─── Supplied data
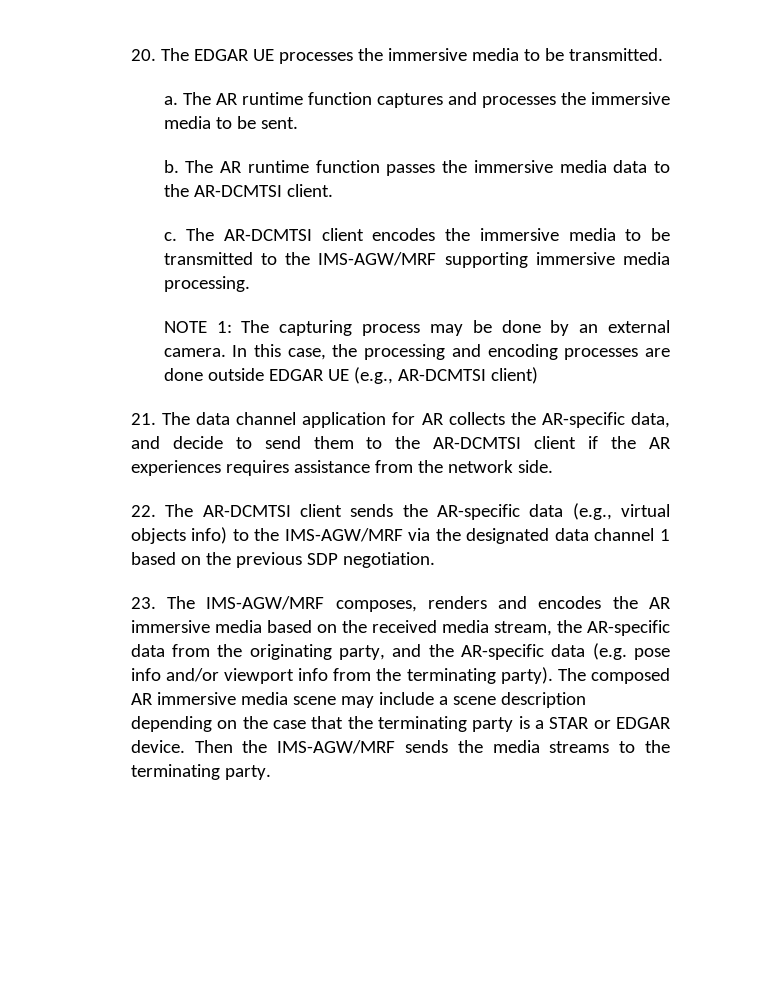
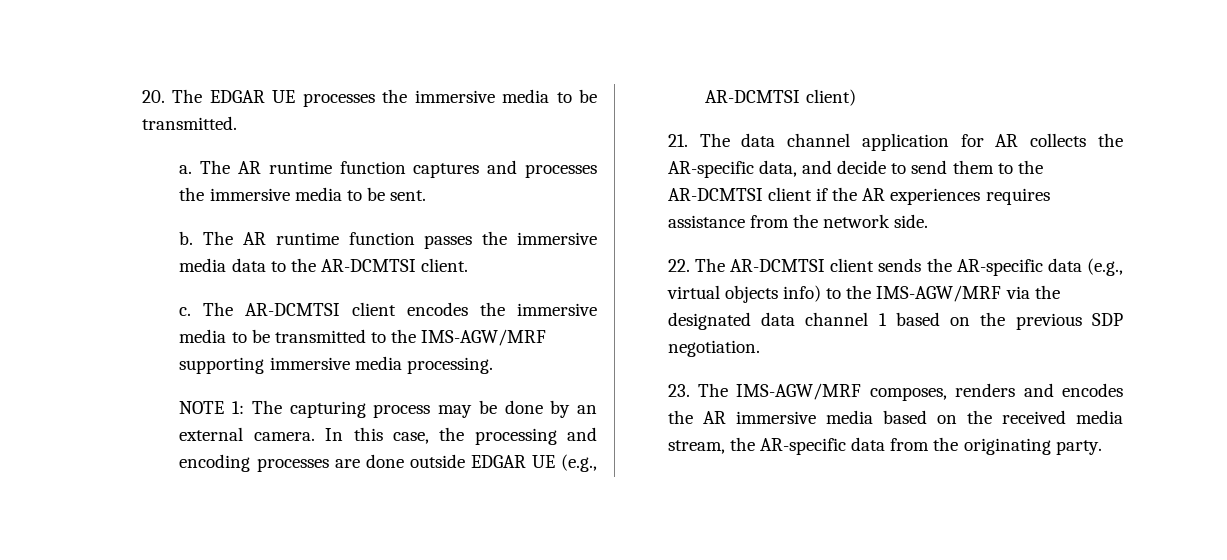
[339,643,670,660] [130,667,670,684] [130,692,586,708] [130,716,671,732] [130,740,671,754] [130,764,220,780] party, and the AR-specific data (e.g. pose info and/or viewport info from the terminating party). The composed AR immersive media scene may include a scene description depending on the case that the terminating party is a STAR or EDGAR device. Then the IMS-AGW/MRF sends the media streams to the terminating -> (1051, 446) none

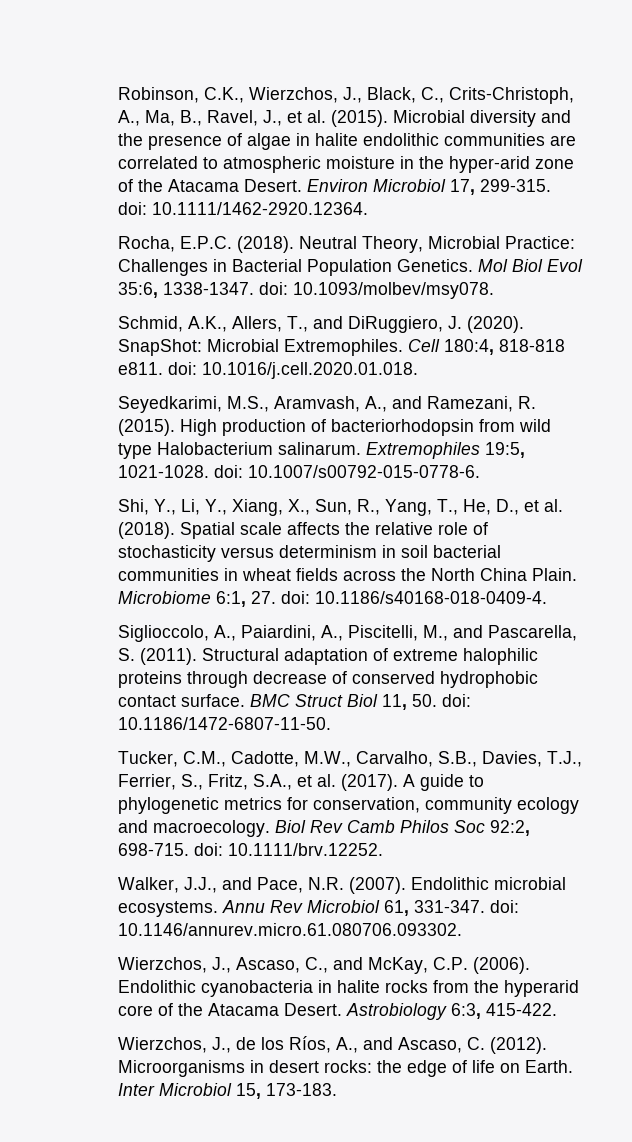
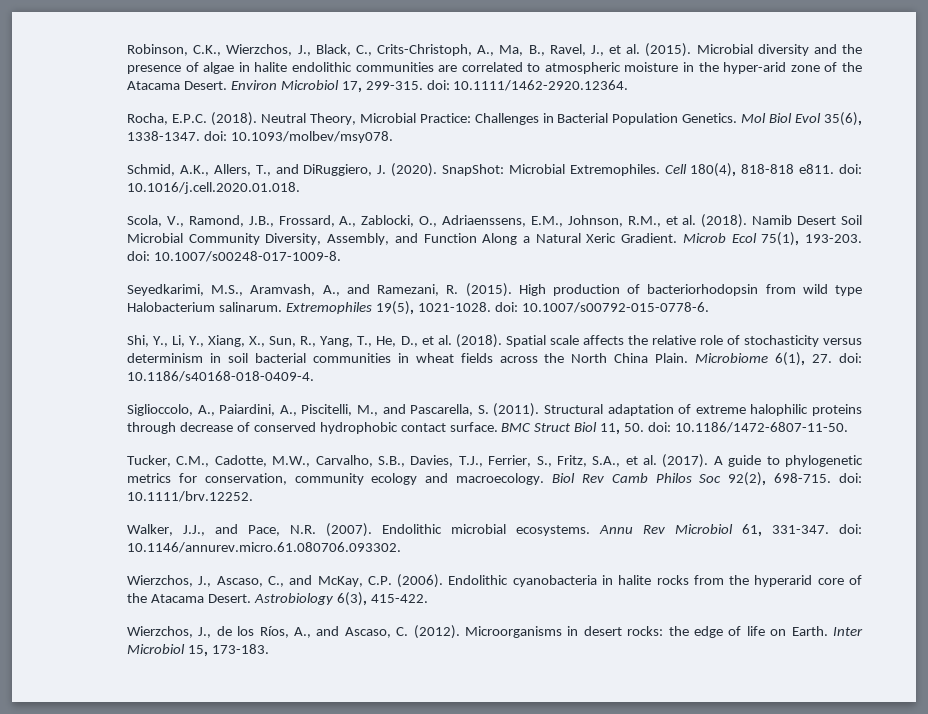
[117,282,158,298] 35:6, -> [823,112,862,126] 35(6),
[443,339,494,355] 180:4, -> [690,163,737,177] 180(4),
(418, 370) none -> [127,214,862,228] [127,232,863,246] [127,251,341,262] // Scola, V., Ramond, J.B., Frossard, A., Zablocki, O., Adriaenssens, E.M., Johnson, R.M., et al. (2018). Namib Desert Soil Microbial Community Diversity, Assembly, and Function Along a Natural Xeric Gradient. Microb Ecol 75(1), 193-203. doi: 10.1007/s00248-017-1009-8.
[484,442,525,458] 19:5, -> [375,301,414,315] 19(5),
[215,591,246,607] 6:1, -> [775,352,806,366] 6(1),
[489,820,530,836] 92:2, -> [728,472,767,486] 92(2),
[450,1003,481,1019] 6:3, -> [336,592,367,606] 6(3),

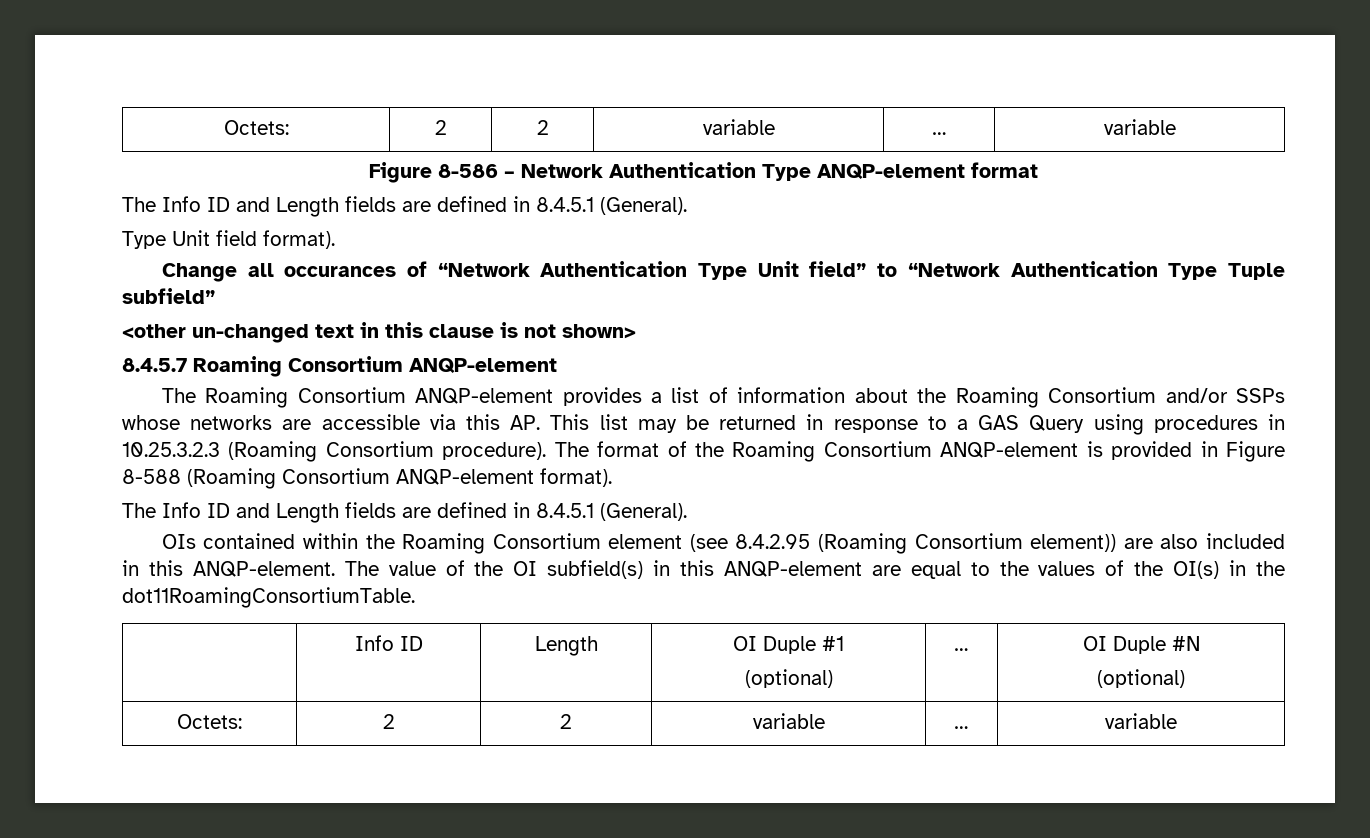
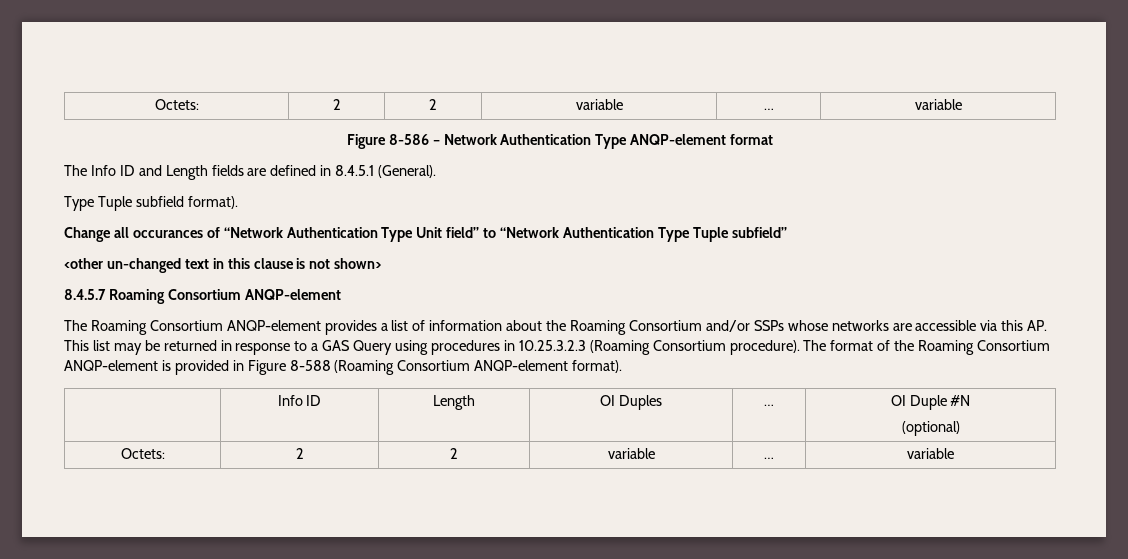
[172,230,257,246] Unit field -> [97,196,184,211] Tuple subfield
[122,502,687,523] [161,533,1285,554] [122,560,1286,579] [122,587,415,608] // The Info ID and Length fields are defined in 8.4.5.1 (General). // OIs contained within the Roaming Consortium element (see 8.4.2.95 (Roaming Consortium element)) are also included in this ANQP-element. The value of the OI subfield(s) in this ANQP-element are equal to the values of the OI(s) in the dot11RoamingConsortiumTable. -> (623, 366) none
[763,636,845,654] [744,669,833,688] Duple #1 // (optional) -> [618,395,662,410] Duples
──────
> [What is required]:
Repeat, exactly and in full, each line from the start of the data to the line that contains "[443,339,494,355] 180:4, ->". Pictures do not go in.

> [Solution for this task]:
[339,643,670,660] [130,667,670,684] [130,692,586,708] [130,716,671,732] [130,740,671,754] [130,764,220,780] party, and the AR-specific data (e.g. pose info and/or viewport info from the terminating party). The composed AR immersive media scene may include a scene description depending on the case that the terminating party is a STAR or EDGAR device. Then the IMS-AGW/MRF sends the media streams to the terminating -> (1051, 446) none

[117,282,158,298] 35:6, -> [823,112,862,126] 35(6),
[443,339,494,355] 180:4, -> [690,163,737,177] 180(4),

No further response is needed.